▸ **TO DO**:
**a)** Say whether each statement agrees with the article on abstinence in Swaziland, answering yes or no and quoting the deciding words of the article: (i) Thembelihle Zwane holds the Miss Swaziland title; (ii) Rev. Wilkinson's rally at Somhlolo National Stadium took place late this month; (iii) the Anglican bishops in the delegation came from seven nations.
**b)** Rewrite the part of the article on abstinence in Swaziland between "Some AIDS activists" and "AIDS, life saving.", inclusive, using "careless" in place of "carefree".

▸ **TEXT PROVIDED**:
-*-
Young people resort to abstinence
“Forget about condoms. Condoms don’t work. What is required is for young people to say no to sex,” said Thembelihle Zwane, holder of the Miss Swaziland beauty pageant title.
The Miss Swaziland crown is taken seriously in this small kingdom, and when American AIDS Activist and Evangelical Christian crusader the Reverend Bruce Wilkinson hosted thousands of high school students at Somhlolo National Stadium early this month to preach the abstinence message, Zwane was presented as a role model.
“I can tell you that people forget about using condoms when they are in bed together, and the devices themselves don’t always work. To save yourselves from the AIDS scourge, you must just say no to sex.”
Some AIDS activists wondered whether the new trend toward promoting abstinence “had legs” – that is, if it was a real movement that would fundamentally change youth’s behaviour toward sex, from the carefree and risky to the responsible and, in the age of AIDS, life saving.
“The problem with promoting abstinence in youth is that you are asking for a lot of self-control in a generation not noted for its self control,” said Patricia Thwala, a counselor who works with teenage orphans and vulnerable children. “Once they’ve ‘fallen,’ they may feel too guilty, or think the cause is lost, to consider other forms of safe sex,” she said.
But Thwala cannot fault the passion of Miss Swaziland Zwane for abstinence, and no health worker in government or civil society could be found who did not hope the trend would be received by all Swazi youth. “I am a Christian, and I say no to sex outside of marriage as a matter of moral principle. But there is also the issue of AIDS. You do not need to be Christian to want to save yourself,” said Angela Simelane, a high school student who attended Rev. Wilkinson’s Somhlolo Stadium rally.
An influential delegation of Anglican bishops from five nations was recently in Swaziland on a fact-finding tour, concentrating on the toll that HIV/AIDS is taking on the country (nearly four out of ten adult Swazis are infected by HIV). But they took the opportunity to advocate sexual abstinence as the most full-proof way to avoid contagion.
The Archbishop of the Anglican Church in Southern Africa, Njongonkulu Ndungane, led the delegation, which included Bishop David Beetge of the Highveld (South Africa), the Episcopal Bishop of Washington D.C. John Chane, the Bishop of Edinburgh, Scotland and representative of the Archbishop of Canterbury Brian Smith, the Bishop of Mozambique Dinnis Sengulane, the Secretary General of the Worldwide Anglican Communion Rev. John Peterson, and the Rev. James Rosenthal of the U.S.
Bishop Beete’s South African congregations border Swaziland to the west. His area shares Swaziland’s high HIV-prevalence rate. He believes that geographic and cultural commonalities means that solutions found in one area could be used by neighbours across the border. “Foremost on our agenda is abstinence. Despite any difficulties in achieving this goal, it is essential in the climate of HIV we have today,” Beetge said.
While beauty queens, newspaper columnists and church leaders offer their advice, what is the impact of the abstinence message on Swazi youth? The Swaziland office of the United Nations Children’s Fund UNICEF is about to release a demographic study in which a survey found a lowering of the HIV infection rate amongst Swazi teens. Such a finding would be a significant victory in the country’s troubled AIDS battle.
-*-
▸ **EXERCISE DATA**:
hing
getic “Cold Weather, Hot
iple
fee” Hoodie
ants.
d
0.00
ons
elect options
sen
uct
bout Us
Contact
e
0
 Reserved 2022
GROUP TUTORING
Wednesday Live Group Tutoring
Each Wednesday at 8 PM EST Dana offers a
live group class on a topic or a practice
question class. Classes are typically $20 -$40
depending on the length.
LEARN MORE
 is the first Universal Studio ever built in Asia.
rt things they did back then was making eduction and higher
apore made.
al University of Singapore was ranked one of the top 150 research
-*-
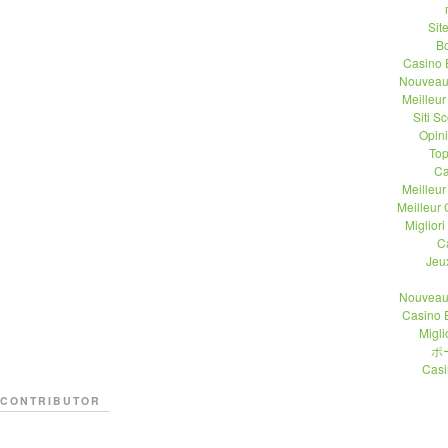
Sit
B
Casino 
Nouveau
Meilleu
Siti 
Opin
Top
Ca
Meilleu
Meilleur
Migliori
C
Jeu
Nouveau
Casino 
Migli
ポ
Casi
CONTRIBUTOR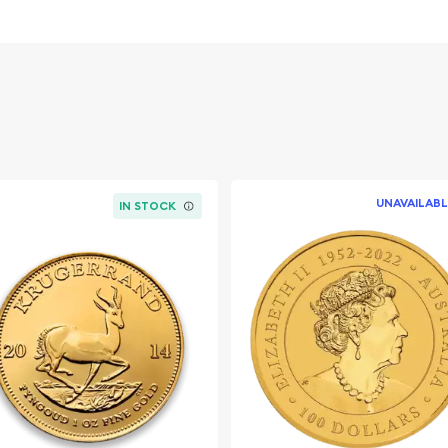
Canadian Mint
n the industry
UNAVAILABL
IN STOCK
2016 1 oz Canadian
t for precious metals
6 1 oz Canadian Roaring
-*-
▸ **EXPECTED RESPONSES**:
**a)**
(i) Yes: "holder of the Miss Swaziland beauty pageant title"
(ii) No: "early this month"
(iii) No: "from five nations"

**b)**
Some AIDS activists wondered whether the new trend toward promoting abstinence “had legs” – that is, if it was a real movement that would fundamentally change youth’s behaviour toward sex, from the careless and risky to the responsible and, in the age of AIDS, life saving.